Salicylic acid and methyljasmonate restore the transcription of caffeine biosynthetic N-methyltransferases from a transcription inhibition noticed during late endosperm maturation in coffee.

Transcripts of the three N-methyltransferase (NMT) genes involved in the core caffeine biosynthesis of coffee are
repressed during the early stages of endosperm maturation, coincident with the onset of dry weight accumulation
and seed desiccation. Previously, we noticed that the exogenous application of salicylic acid (SA) and
methyljasmonate (MeJ) to Coffea canephora var. robusta cv. S-274 overexpresses transcripts of the three NMTs
in young leaves. Thus, transcriptional regulation of caffeine biosynthetic genes may play a vital role in caffeine
accumulation. We carried out this study to find if salicylic acid (SA) (50 μM and 500 μM concentrations) and
MeJ treatment of the maturing fruits is capable of restoring the transcription activity of NMT genes. MeJ leads
to overexpression of the first two NMTs (XMTs and MXMTs) whereas the effect of SA appeared to be
concentration-dependent. Though SA (500 μM) de-repressed all three NMTs, SA (50 μM) restored transcription
of only the second NMT. Neither SA (50 μM) nor MeJ could restore transcription of the third and final NMT
(DXMTs) of the pathway. Biochemical estimation of methylxanthines indicates a slight but significant increase
in theobromine content (11.8% increase) in endosperms treated with 50 μM SA. Caffeine showed a statistically
significant increase in both MeJ (14.4% increase) and SA (50 μM) (14.8% increase) treatments. Since derepression
in DXMTs (caffeine synthase) was not observed, theobromine to caffeine conversion in MeJ and SA
(50 μM) treated fruits is probably catalyzed by the basal or the extant DXMT gene product. Caffeine levels
remained constant in SA (500 μM) treatments indicating a possible post-transcriptional regulation. These results
are indicative of cross talk between the cascades induced by SA and MeJ and the maturation-induced regulation
of caffeine accumulation and may be helpful in studying the interaction between these pathways.

## DATASET RECORDS

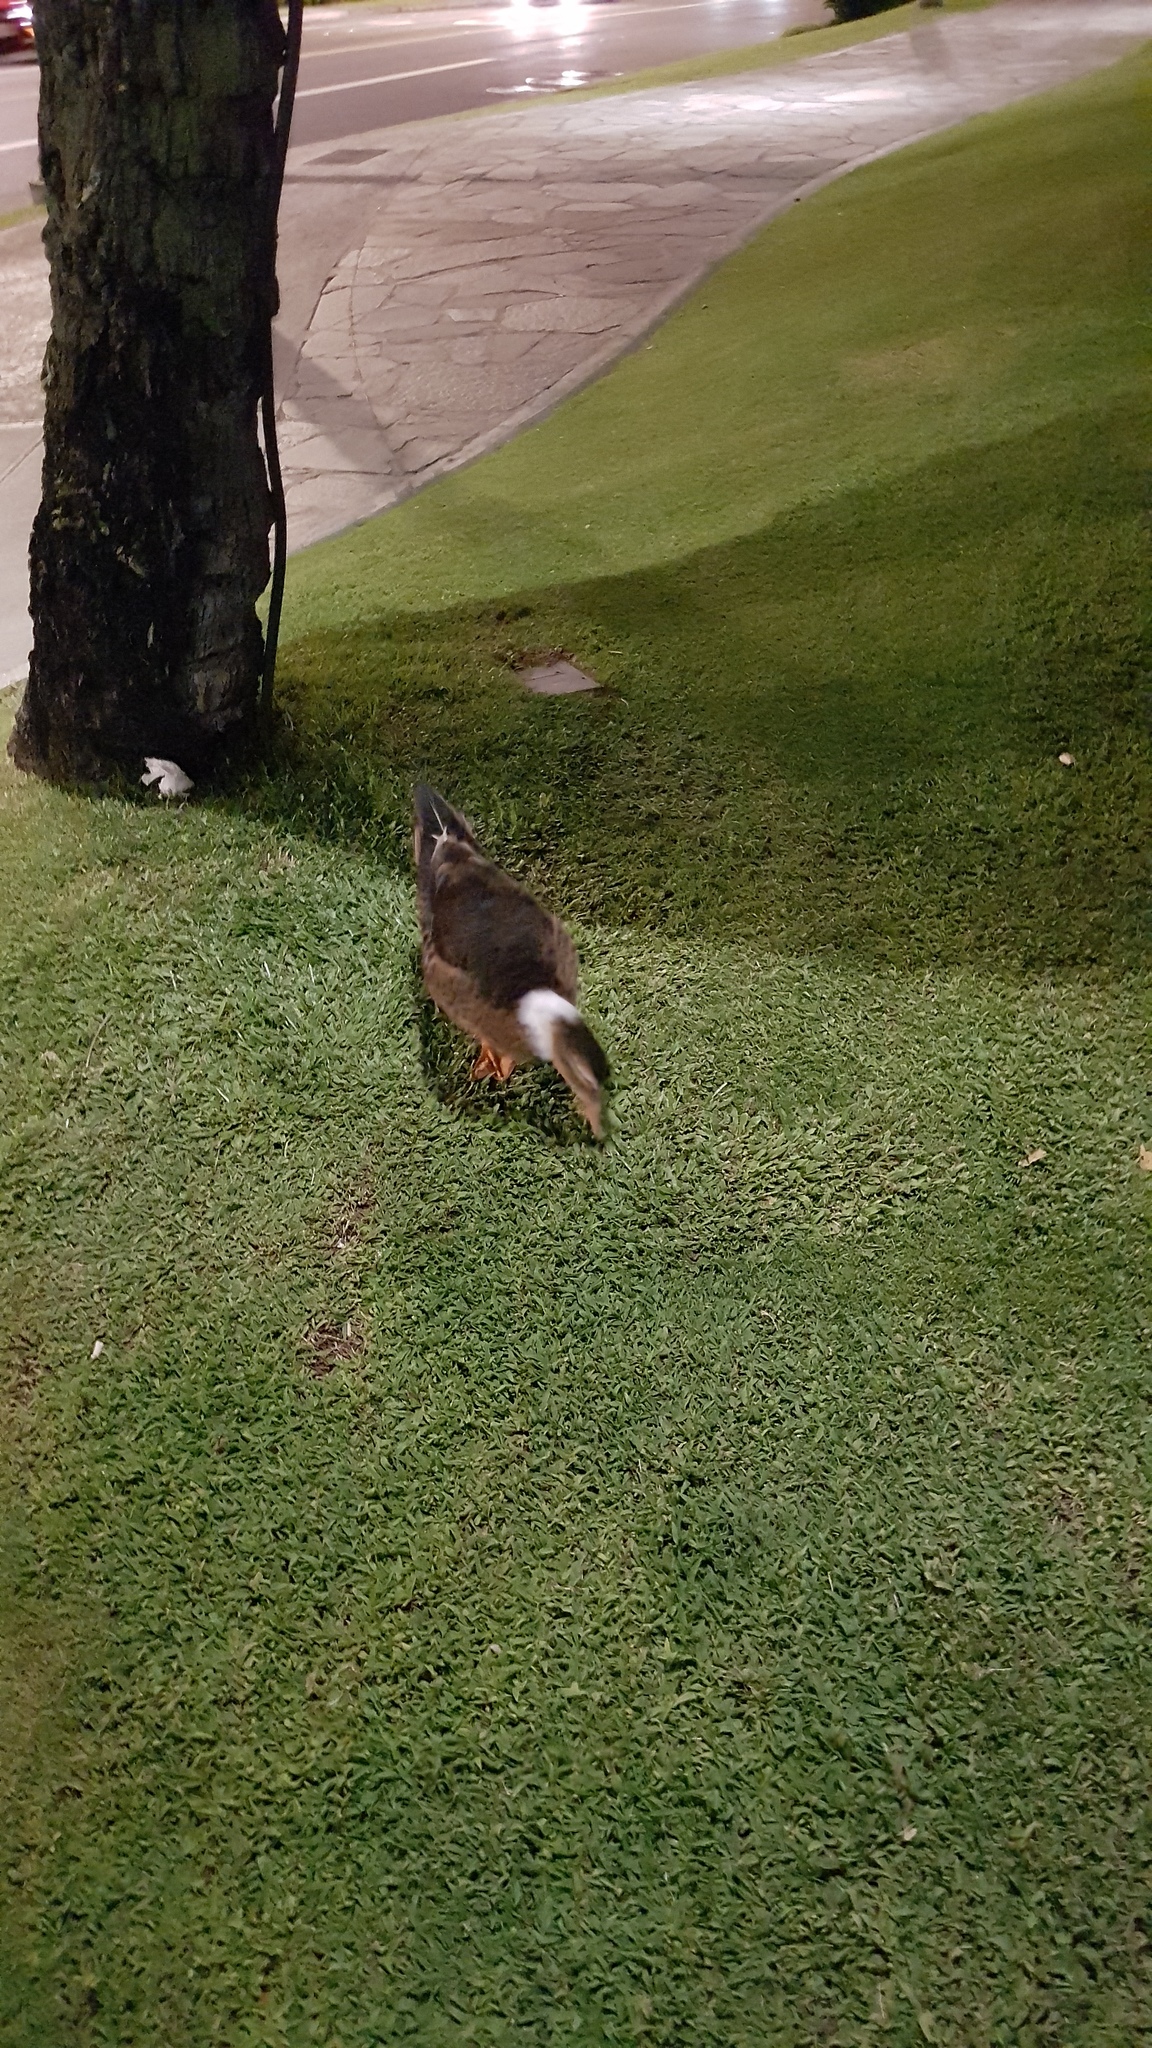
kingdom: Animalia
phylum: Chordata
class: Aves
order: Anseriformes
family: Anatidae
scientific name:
==
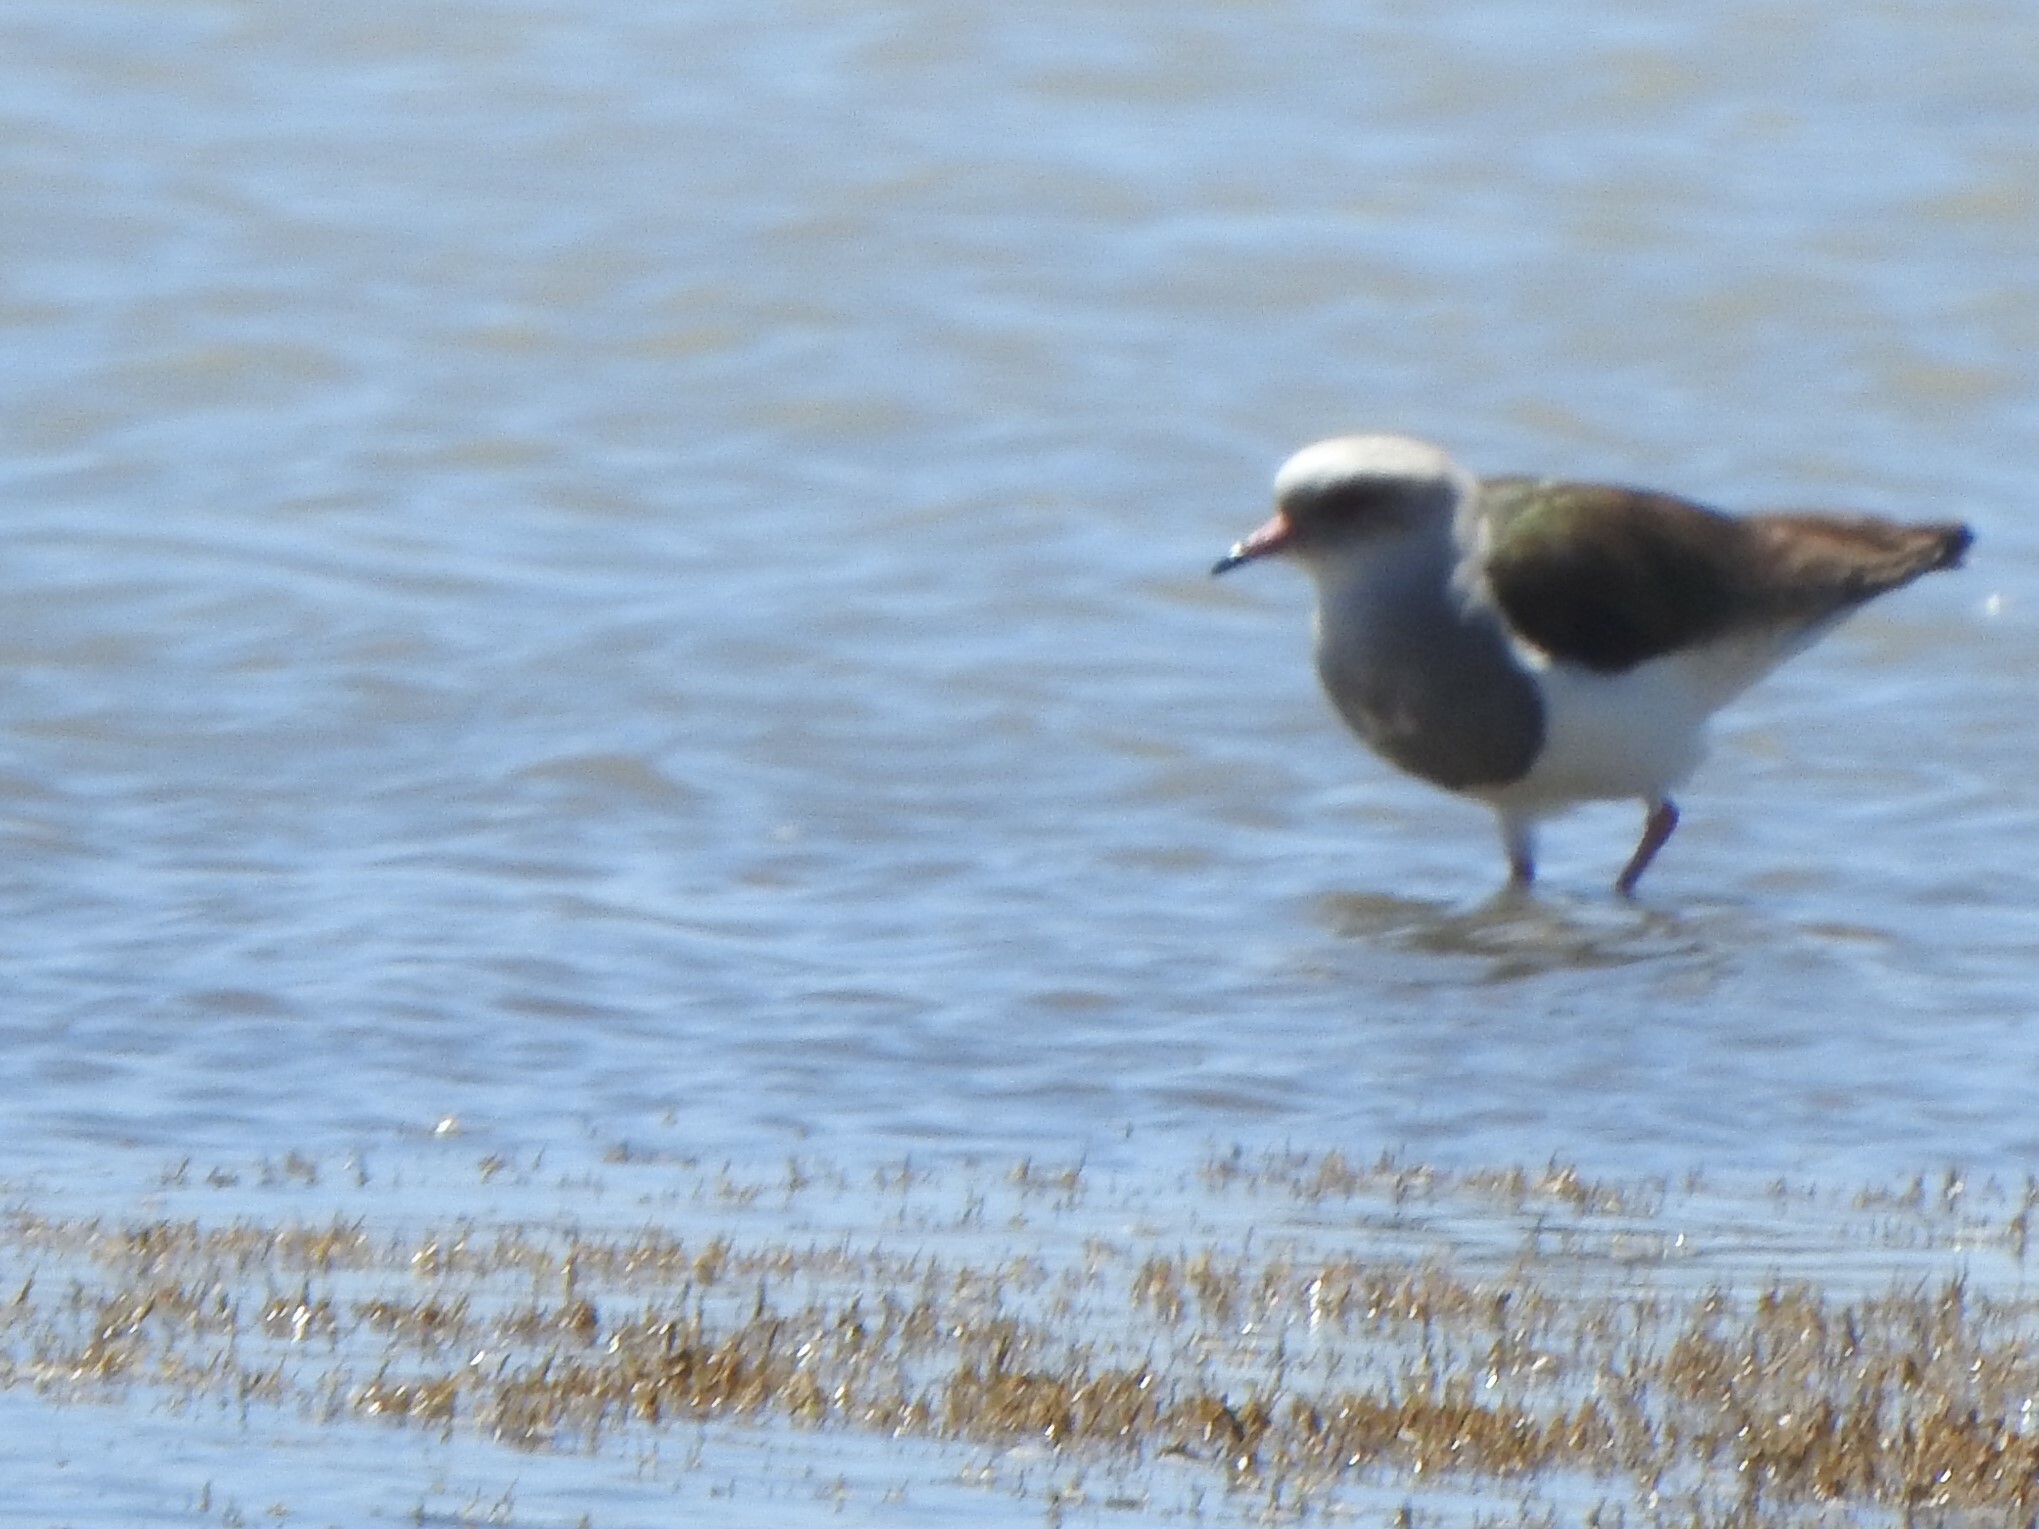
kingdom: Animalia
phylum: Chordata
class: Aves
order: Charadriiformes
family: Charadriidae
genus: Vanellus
...
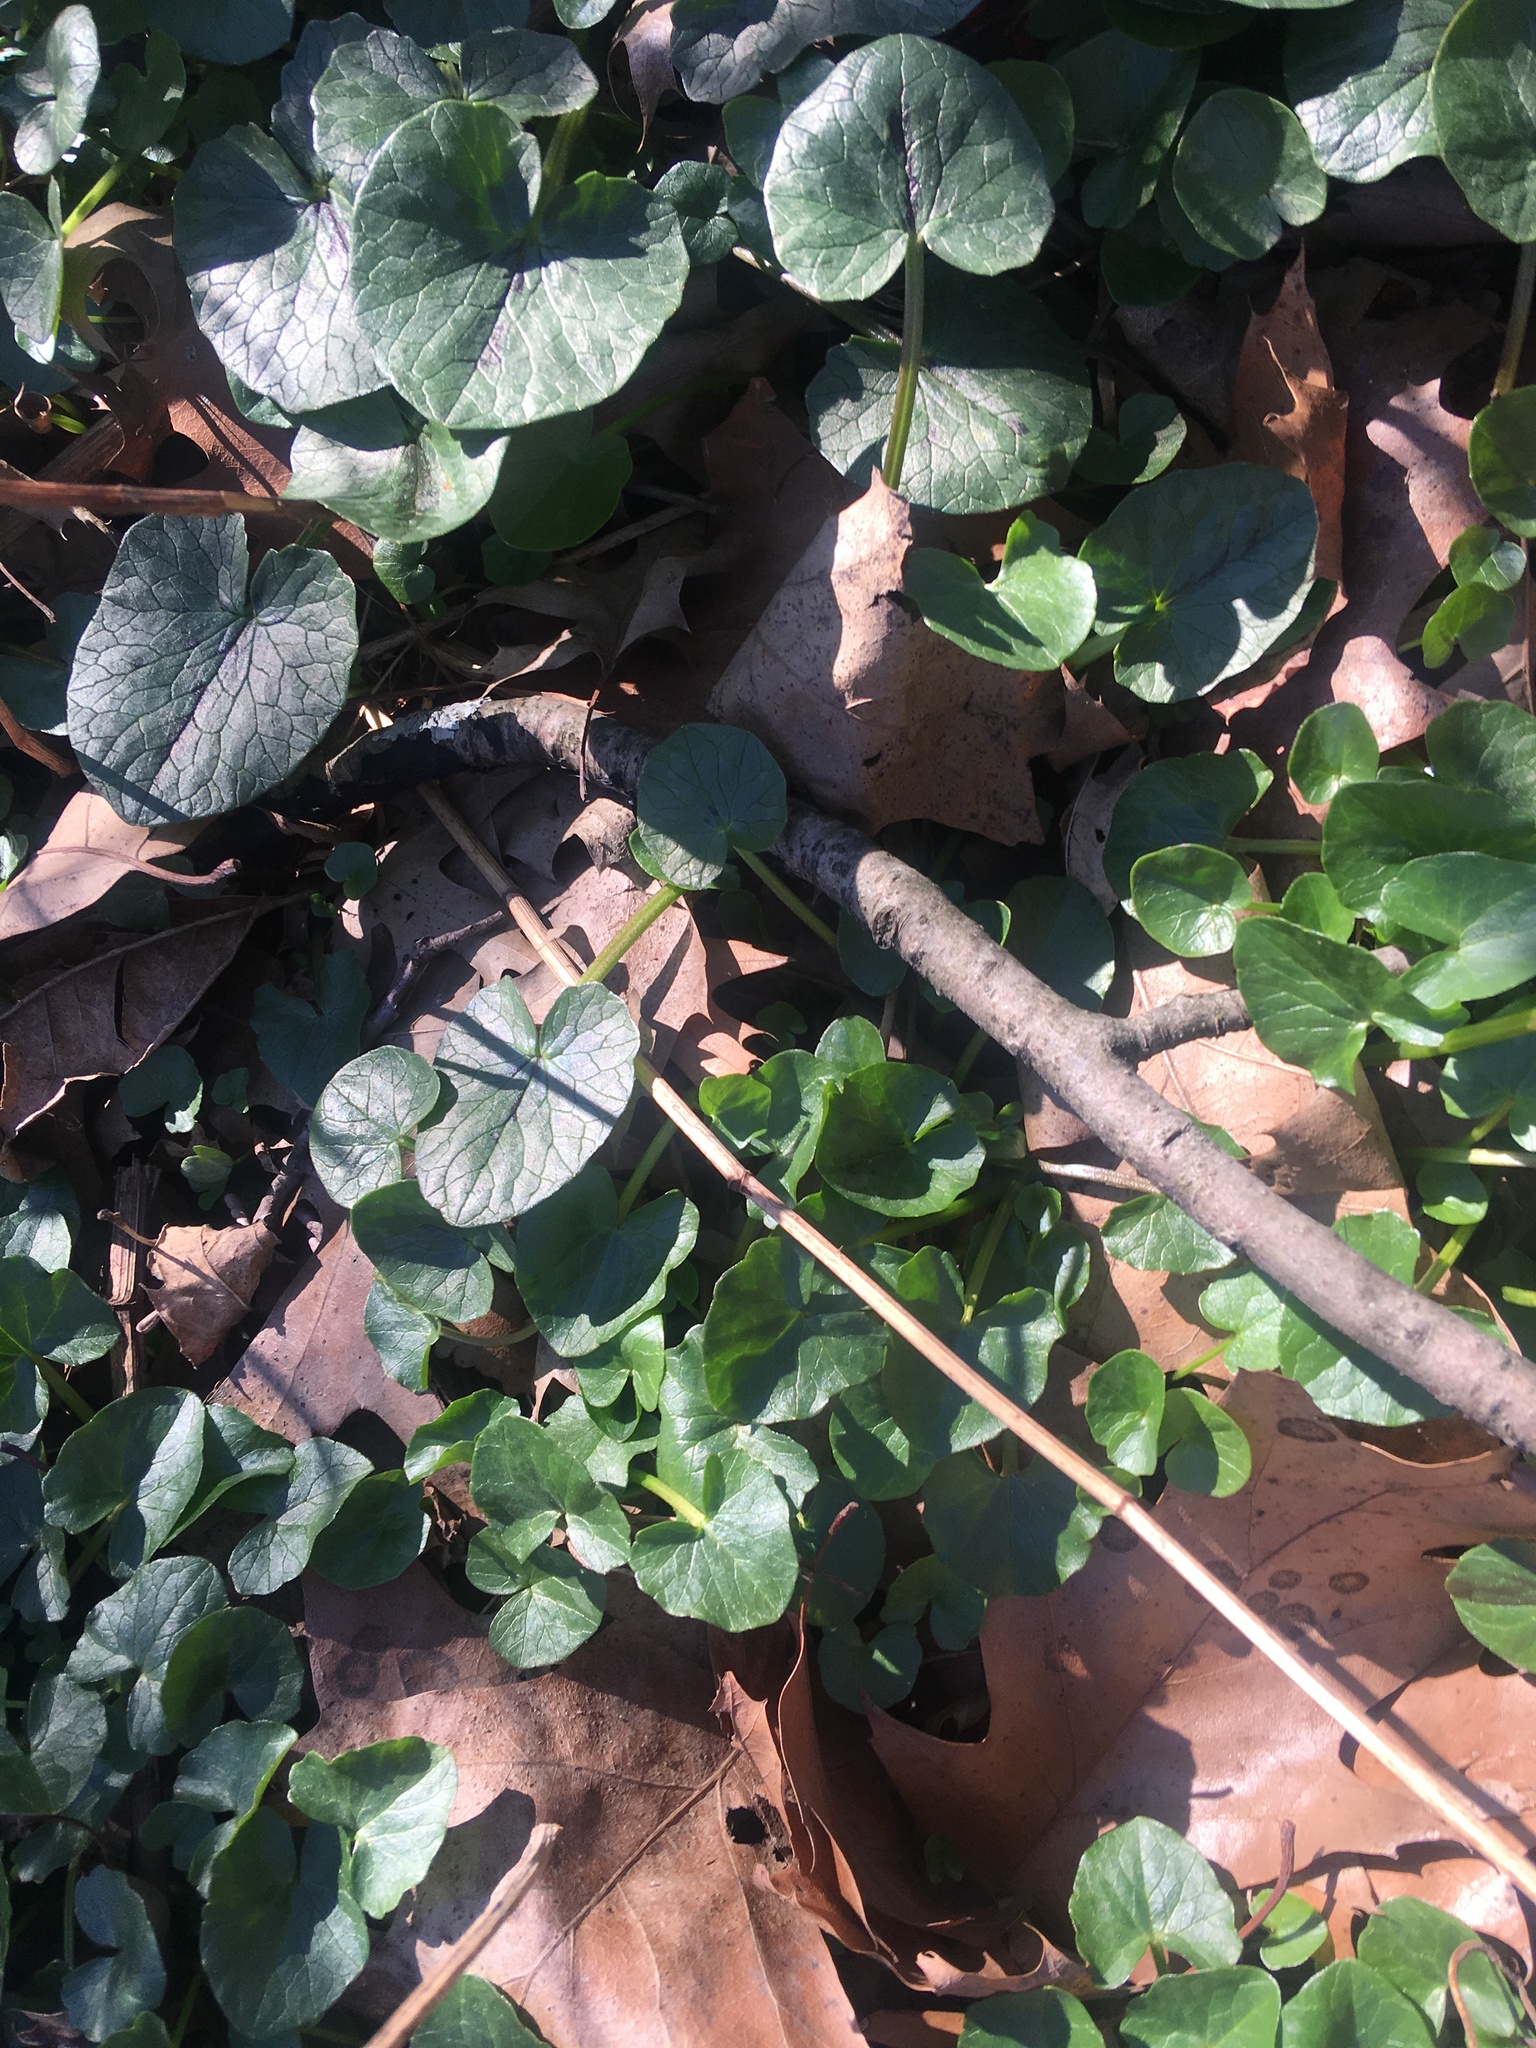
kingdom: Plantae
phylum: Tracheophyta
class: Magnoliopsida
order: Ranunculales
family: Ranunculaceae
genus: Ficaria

## EXERCISE
For each statement, say yes or no to whether it agrees with the coffee caffeine text above, and quote the words of the text that settle it. 1. Treating the maturing fruits with MeJ led to overexpression of the first two NMTs. 2. SA at 50 μM restored transcription of all three NMTs. 3. Caffeine levels rose in the SA (500 μM) treatments.

## ANSWER SPACE
1. Yes: "MeJ leads to overexpression of the first two NMTs (XMTs and MXMTs)"
2. No: "SA (50 μM) restored transcription of only the second NMT"
3. No: "Caffeine levels remained constant in SA (500 μM) treatments"